For our final leg of the cave tour, we were given an option to crawl out or walk out. Having promised never to pass up a new opportunity, both Hitch and I crawled out. This crawling tunnel didn’t allow for much other than crawling and wiggling, but even at our size, we were able to shimmy, shift, and squeeze our way through to the other side.
Upon our exit, we found ourselves near the Rookery and the cave pools. We backtracked through to the ladders and slowly worked our way up to the Big Room where we started. Our final test was to climb up the slippery flowstone slope using that knotted rope. Just moments after the rope climb, all I could think of was, “I’m so glad I didn’t slip and fall face forward. Yay me!”
How to See Lower Cave for Yourself
Although I loved the Lower Cave tour itself, I was kind of frustrated at the lack of information about the tour. Apparently the only offer the tour on certain days and times, which aren’t readily available online. There are also blackout days because of maintenance. You can book online at Recreation.gov, which gives you some information, but if you happen to pick a day where they’re not having one, it will just show up blank. I would suggest calling and ask what days of the week the tour occurs on for that season, and then go back to Recreation.gov and make your reservation.
Many of the cave tours have restrictions and requirements. Much of the information can be found when you book online, but there was additional information that we didn’t discover until we spoke with an actual ranger.
Lower Cave Tour Information
- Effort: Moderately Strenuous
- Duration: 3 hours
- Maximum Group Size: 12 people
- Starting Location: Visitor Center
What to Bring
- 3 AA batteries
- Hiking boots required
- No backpacks or purses
- No food or drink inside the cave
- No bathrooms inside the cave
- Minimum age is 12 years old
- Anyone under the age of 16 must be accompanied by an adult.
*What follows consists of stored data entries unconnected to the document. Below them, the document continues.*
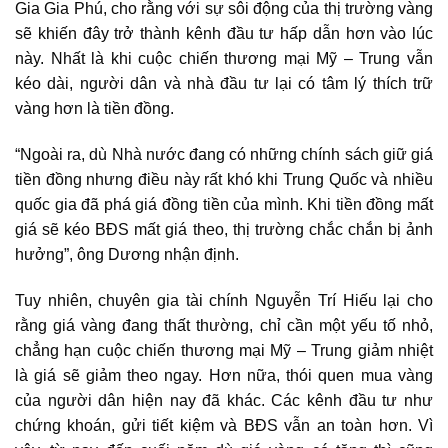
Gia Gia Phú, cho rằng với sự sôi động của thị trường vàng
sẽ khiến đây trở thành kênh đầu tư hấp dẫn hơn vào lúc
này. Nhất là khi cuộc chiến thương mại Mỹ – Trung vẫn
kéo dài, người dân và nhà đầu tư lại có tâm lý thích trữ
vàng hơn là tiền đồng.
“Ngoài ra, dù Nhà nước đang có những chính sách giữ giá
tiền đồng nhưng điều này rất khó khi Trung Quốc và nhiều
quốc gia đã phá giá đồng tiền của mình. Khi tiền đồng mất
giá sẽ kéo BĐS mất giá theo, thị trường chắc chắn bị ảnh
hưởng”, ông Dương nhận định.
Tuy nhiên, chuyên gia tài chính Nguyễn Trí Hiếu lại cho
rằng giá vàng đang thất thường, chỉ cần một yếu tố nhỏ,
chẳng hạn cuộc chiến thương mại Mỹ – Trung giảm nhiệt
là giá sẽ giảm theo ngay. Hơn nữa, thói quen mua vàng
của người dân hiện nay đã khác. Các kênh đầu tư như
chứng khoán, gửi tiết kiệm và BĐS vẫn an toàn hơn. Vì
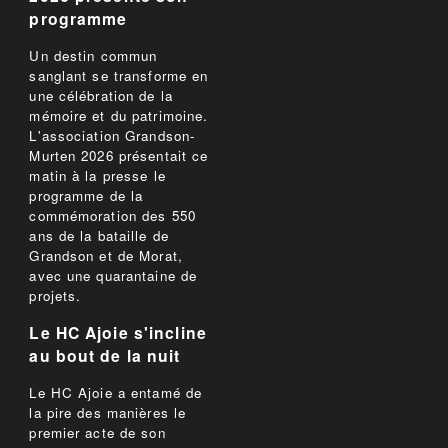
programme
Un destin commun
sanglant se transforme en
une célébration de la
mémoire et du patrimoine.
L'association Grandson-
Murten 2026 présentait ce
matin à la presse le
programme de la
commémoration des 550
ans de la bataille de
Grandson et de Morat,
avec une quarantaine de
projets.
Le HC Ajoie s'incline
au bout de la nuit
Le HC Ajoie a entamé de
la pire des manières le
premier acte de son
- No personal caving equipment on any of the Ranger Guided tours. This is in efforts to reduce the spread of White-nose Syndrome, a disease deadly to the bats at Carlsbad Caverns. This includes shoes or any other clothing that were worn in another cave.
Cave Tour Fees
- Adult: $20.00
- Child (12-15): $10.00
- Discounts for Senior and Access Pass holders.
- Note: Cave tour fees do not include park fees. This means you’ll have to pay $10 per person over 16-years-old as well. The park entrance fee lasts for 3-days.